**Collected data**
^^^^
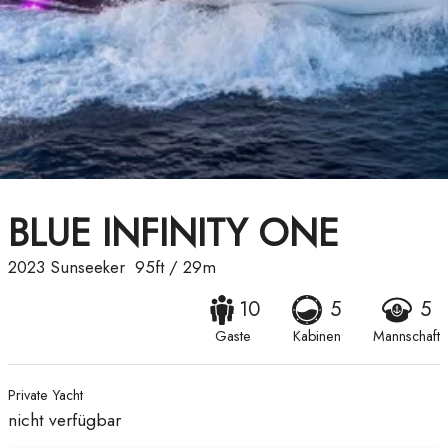
BLUE INFINITY ONE
2023
Sunseeker
95ft
/
29m
10
5
5
Gaste
Kabinen
Mannschaft
Private Yacht
nicht verfügbar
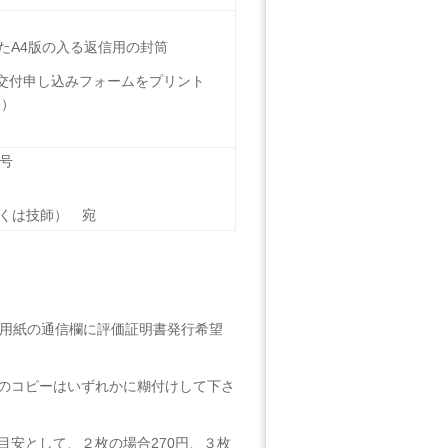
たA4版の入る返信用の封筒
（交付申し込みフォームをプリント
い）
６号
しくは技師） 宛
込用紙の通信欄に評価証明書発行希望
のコピーはいずれかに糊付けして下さ
安として、２枚の場合270円、３枚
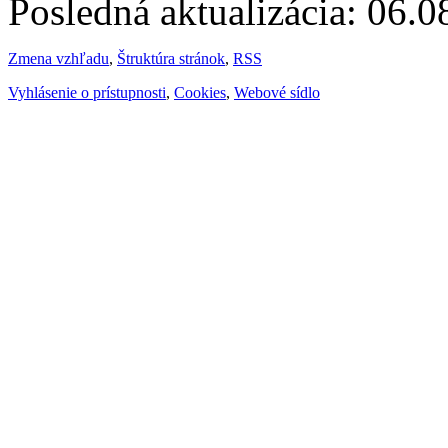
Posledná aktualizácia: 06.
Zmena vzhľadu
,
Štruktúra stránok
,
RSS
Vyhlásenie o prístupnosti
,
Cookies
,
Webové sídlo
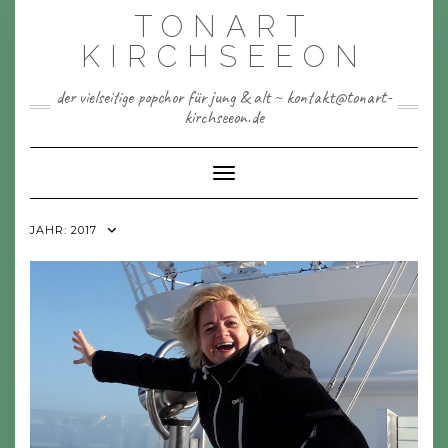
Skip
TONART
to
content
KIRCHSEEON
der vielseitige popchor für jung & alt ~ kontakt@tonart-
kirchseeon.de
Toggle Navigation
JAHR:
2017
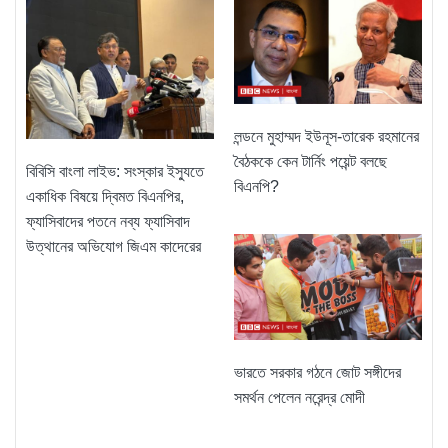
লন্ডনে মুহাম্মদ ইউনূস-তারেক রহমানের
বৈঠককে কেন টার্নিং পয়েন্ট বলছে
বিবিসি বাংলা লাইভ: সংস্কার ইস্যুতে
বিএনপি?
একাধিক বিষয়ে দ্বিমত বিএনপির,
ফ্যাসিবাদের পতনে নব্য ফ্যাসিবাদ
উত্থানের অভিযোগ জিএম কাদেরের
ভারতে সরকার গঠনে জোট সঙ্গীদের
সমর্থন পেলেন নরেন্দ্র মোদী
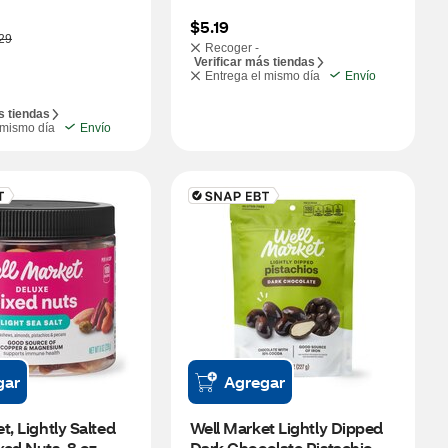
$5.19
29
Recoger -
Verificar más tiendas
Entrega el mismo día
Envío
s tiendas
 mismo día
Envío
gar
Agregar
, Lightly Salted 
Well Market Lightly Dipped 
ed Nuts, 8 oz
Dark Chocolate Pistachio, 8 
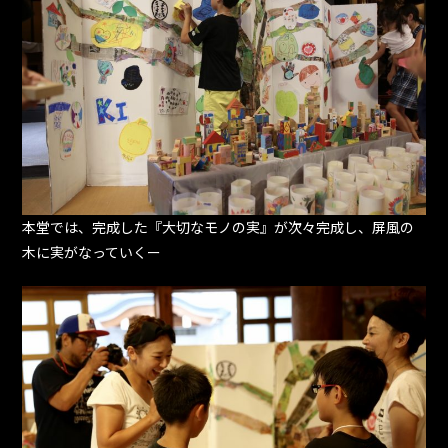
本堂では、完成した『大切なモノの実』が次々完成し、屏風の
木に実がなっていくー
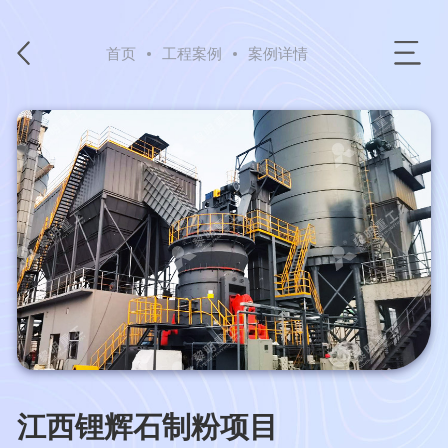
首页
工程案例
案例详情
江西锂辉石制粉项目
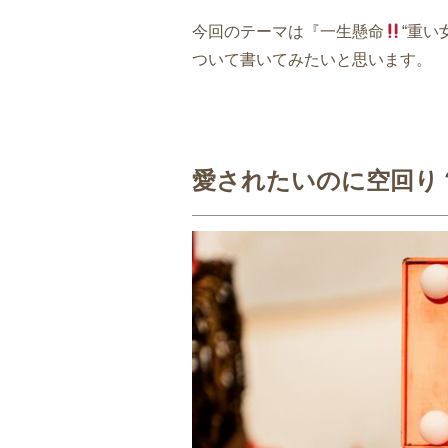
今回のテーマは『一生懸命
“重い
ついて
書いてみたいと思います。
愛されたいのに空回り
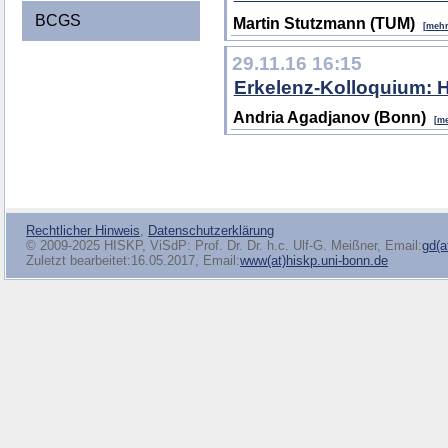
BCGS
Martin Stutzmann (TUM)
[mehr
29.11.16 16:15
Erkelenz-Kolloquium: H
Andria Agadjanov (Bonn)
[m
Rechtlicher Hinweis
,
Datenschutzerklärung
© 2009-2025 HISKP, ViSdP: Prof. Dr. Dr. h.c. Ulf-G. Meißner, Email:
gd(a
Zuletzt bearbeitet:16.05.2017, Email:
www(at)hiskp.uni-bonn.de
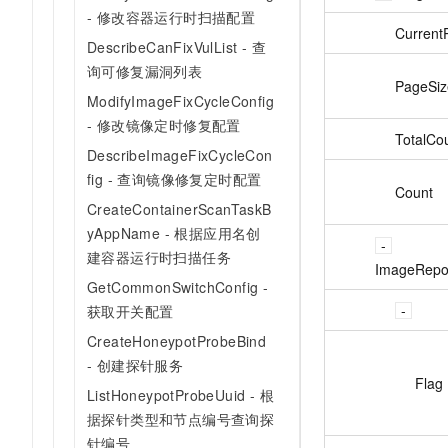
- 修改容器运行时扫描配置
Current
DescribeCanFixVulList - 查
询可修复漏洞列表
PageSiz
ModifyImageFixCycleConfig
- 修改镜像定时修复配置
TotalCo
DescribeImageFixCycleCon
fig - 查询镜像修复定时配置
Count
CreateContainerScanTaskB
yAppName - 根据应用名创
建容器运行时扫描任务
ImageRepo
GetCommonSwitchConfig -
获取开关配置
CreateHoneypotProbeBind
- 创建探针服务
Flag
ListHoneypotProbeUuid - 根
据探针类型和节点编号查询探
针编号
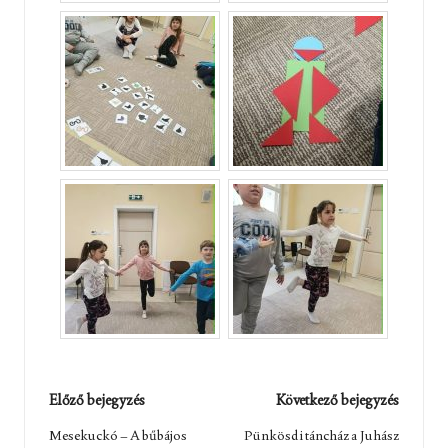
Post
Előző bejegyzés
Következő bejegyzés
navigation
Mesekuckó – A bűbájos
Pünkösdi táncház a Juhász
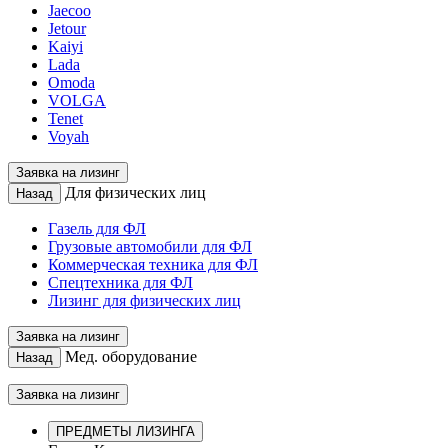
Jaecoo
Jetour
Kaiyi
Lada
Omoda
VOLGA
Tenet
Voyah
Заявка на лизинг
Для физических лиц
Назад
Газель для ФЛ
Грузовые автомобили для ФЛ
Коммерческая техника для ФЛ
Спецтехника для ФЛ
Лизинг для физических лиц
Заявка на лизинг
Мед. оборудование
Назад
Заявка на лизинг
ПРЕДМЕТЫ ЛИЗИНГА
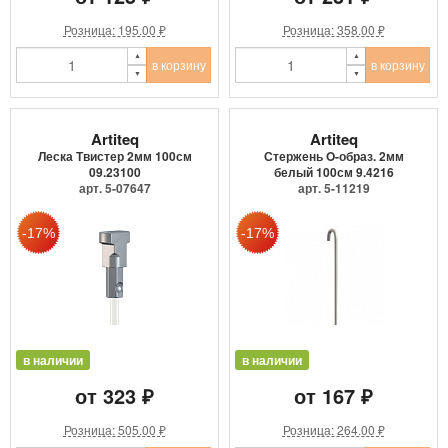
Розница: 195.00 ₽
Розница: 358.00 ₽
в корзину
в корзину
Artiteq
Artiteq
Леска Твистер 2мм 100см
Стержень O-образ. 2мм
09.23100
белый 100см 9.4216
арт. 5-07647
арт. 5-11219
в наличии
в наличии
от 323 ₽
от 167 ₽
Розница: 505.00 ₽
Розница: 264.00 ₽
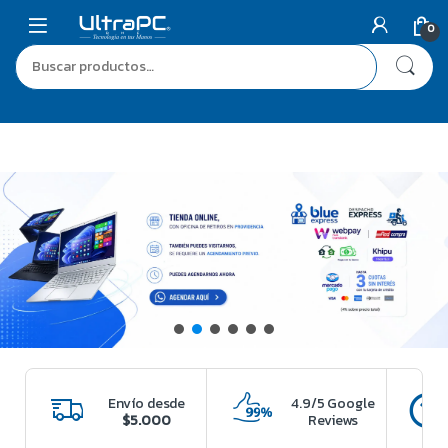
0
Envío desde
4.9/5 Google
$5.000
Reviews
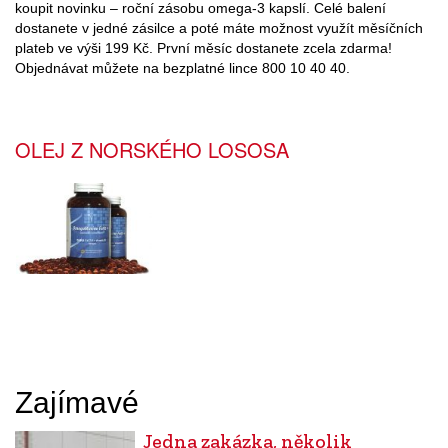
koupit novinku – roční zásobu omega-3 kapslí. Celé balení
dostanete v jedné zásilce a poté máte možnost využít měsíčních
plateb ve výši 199 Kč. První měsíc dostanete zcela zdarma!
Objednávat můžete na bezplatné lince 800 10 40 40.
OLEJ Z NORSKÉHO LOSOSA
Zajímavé
Jedna zakázka, několik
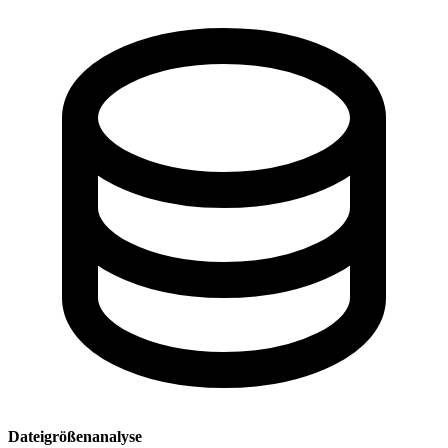
Dateigrößenanalyse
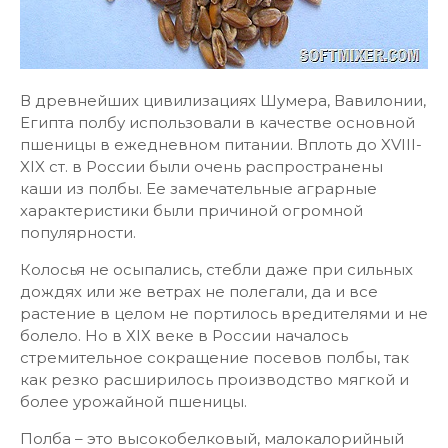
В древнейших цивилизациях Шумера, Вавилонии,
Египта полбу использовали в качестве основной
пшеницы в ежедневном питании. Вплоть до XVIII-
XIX ст. в России были очень распространены
каши из полбы. Ее замечательные аграрные
характеристики были причиной огромной
популярности.
Колосья не осыпались, стебли даже при сильных
дождях или же ветрах не полегали, да и все
растение в целом не портилось вредителями и не
болело. Но в ХІХ веке в России началось
стремительное сокращение посевов полбы, так
как резко расширилось производство мягкой и
более урожайной пшеницы.
Полба – это высокобелковый, малокалорийный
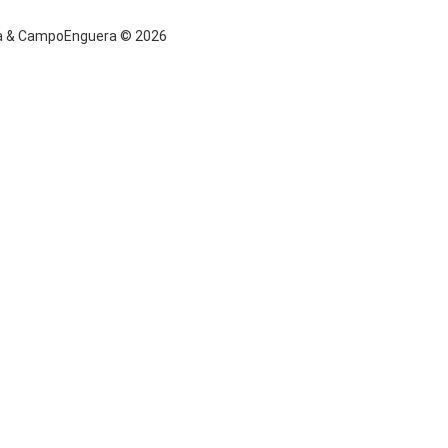
era & CampoEnguera © 2026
^^^^
**Problem requirements**
Format the text of the listing above as a JSON list of strings, with one string for each line and no blank lines. Leave out the picture markers.

**Written reply**
[
  "BLUE INFINITY ONE",
  "2023",
  "Sunseeker",
  "95ft",
  "/",
  "29m",
  "10",
  "5",
  "5",
  "Gaste",
  "Kabinen",
  "Mannschaft",
  "Private Yacht",
  "nicht verfügbar",
  "たA4版の入る返信用の封筒",
  "（交付申し込みフォームをプリント",
  "い）",
  "６号",
  "しくは技師） 宛",
  "込用紙の通信欄に評価証明書発行希望",
  "のコピーはいずれかに糊付けして下さ",
  "安として、２枚の場合270円、３枚",
  "Posledná aktualizácia: 06.",
  "Zmena vzhľadu",
  ",",
  "Štruktúra stránok",
  ",",
  "RSS",
  "Vyhlásenie o prístupnosti",
  ",",
  "Cookies",
  ",",
  "Webové sídlo",
  "Skip",
  "TONART",
  "to",
  "content",
  "KIRCHSEEON",
  "der vielseitige popchor für jung & alt ~ kontakt@tonart-",
  "kirchseeon.de",
  "Toggle Navigation",
  "JAHR:",
  "2017",
  "লন্ডনে মুহাম্মদ ইউনূস-তারেক রহমানের",
  "বৈঠককে কেন টার্নিং পয়েন্ট বলছে",
  "বিবিসি বাংলা লাইভ: সংস্কার ইস্যুতে",
  "বিএনপি?",
  "একাধিক বিষয়ে দ্বিমত বিএনপির,",
  "ফ্যাসিবাদের পতনে নব্য ফ্যাসিবাদ",
  "উত্থানের অভিযোগ জিএম কাদেরের",
  "ভারতে সরকার গঠনে জোট সঙ্গীদের",
  "সমর্থন পেলেন নরেন্দ্র মোদী",
  "$5.19",
  "29",
  "Recoger -",
  "Verificar más tiendas",
  "Entrega el mismo día",
  "Envío",
  "s tiendas",
  " mismo día",
  "Envío",
  "gar",
  "Agregar",
  ", Lightly Salted ",
  "Well Market Lightly Dipped ",
  "ed Nuts, 8 oz",
  "Dark Chocolate Pistachio, 8 ",
  "本堂では、完成した『大切なモノの実』が次々完成し、屏風の",
  "木に実がなっていくー",
  "首页",
  "工程案例",
  "案例详情",
  "江西锂辉石制粉项目",
  "今回のテーマは『一生懸命",
  "“重い",
  "ついて",
  "書いてみたいと思います。",
  "愛されたいのに空回り",
  "BCGS",
  "Martin Stutzmann (TUM)",
  "[mehr",
  "29.11.16 16:15",
  "Erkelenz-Kolloquium: H",
  "Andria Agadjanov (Bonn)",
  "[m",
  "Rechtlicher Hinweis",
  ",",
  "Datenschutzerklärung",
  "© 2009-2025 HISKP, ViSdP: Prof. Dr. Dr. h.c. Ulf-G. Meißner, Email:",
  "gd(a",
  "Zuletzt bearbeitet:16.05.2017, Email:",
  "www(at)hiskp.uni-bonn.de",
  "- 修改容器运行时扫描配置",
  "Current",
  "DescribeCanFixVulList - 查",
  "询可修复漏洞列表",
  "PageSiz",
  "ModifyImageFixCycleConfig",
  "- 修改镜像定时修复配置",
  "TotalCo",
  "DescribeImageFixCycleCon",
  "fig - 查询镜像修复定时配置",
  "Count",
  "CreateContainerScanTaskB",
  "yAppName - 根据应用名创",
  "建容器运行时扫描任务",
  "ImageRepo",
  "GetCommonSwitchConfig -",
  "获取开关配置",
  "CreateHoneypotProbeBind",
  "- 创建探针服务",
  "Flag",
  "ListHoneypotProbeUuid - 根",
  "据探针类型和节点编号查询探",
  "针编号",
  "Post",
  "Előző bejegyzés",
  "Következő bejegyzés",
  "navigation",
  "Mesekuckó – A bűbájos",
  "Pünkösdi táncház a Juhász",
  "Jaecoo",
  "Jetour",
  "Kaiyi",
  "Lada",
  "Omoda",
  "VOLGA",
  "Tenet",
  "Voyah",
  "Заявка на лизинг",
  "Для физических лиц",
  "Назад",
  "Газель для ФЛ",
  "Грузовые автомобили для ФЛ",
  "Коммерческая техника для ФЛ",
  "Спецтехника для ФЛ",
  "Лизинг для физических лиц",
  "Заявка на лизинг",
  "Мед. оборудование",
  "Назад",
  "Заявка на лизинг",
  "ПРЕДМЕТЫ ЛИЗИНГА",
  "Розница: 195.00 ₽",
  "Розница: 358.00 ₽",
  "в корзину",
  "в корзину",
  "Artiteq",
  "Artiteq",
  "Леска Твистер 2мм 100см",
  "Стержень O-образ. 2мм",
  "09.23100",
  "белый 100см 9.4216",
  "арт. 5-07647",
  "арт. 5-11219",
  "в наличии",
  "в наличии",
  "от 323 ₽",
  "от 167 ₽",
  "Розница: 505.00 ₽",
  "Розница: 264.00 ₽",
  "0",
  "Envío desde",
  "4.9/5 Google",
  "$5.000",
  "Reviews",
  "koupit novinku – roční zásobu omega-3 kapslí. Celé balení",
  "dostanete v jedné zásilce a poté máte možnost využít měsíčních",
  "plateb ve výši 199 Kč. První měsíc dostanete zcela zdarma!",
  "Objednávat můžete na bezplatné lince 800 10 40 40.",
  "OLEJ Z NORSKÉHO LOSOSA",
  "Zajímavé",
  "Jedna zakázka, několik",
  "Dateigrößenanalyse",
  "В древнейших цивилизациях Шумера, Вавилонии,",
  "Египта полбу использовали в качестве основной",
  "пшеницы в ежедневном питании. Вплоть до XVIII-",
  "XIX ст. в России были очень распространены",
  "каши из полбы. Ее замечательные аграрные",
  "характеристики были причиной огромной",
  "популярности.",
  "Колосья не осыпались, стебли даже при сильных",
  "дождях или же ветрах не полегали, да и все",
  "растение в целом не портилось вредителями и не",
  "болело. Но в ХІХ веке в России началось",
  "стремительное сокращение посевов полбы, так",
  "как резко расширилось производство мягкой и",
  "более урожайной пшеницы.",
  "Полба – это высокобелковый, малокалорийный",
  "era & CampoEnguera © 2026"
]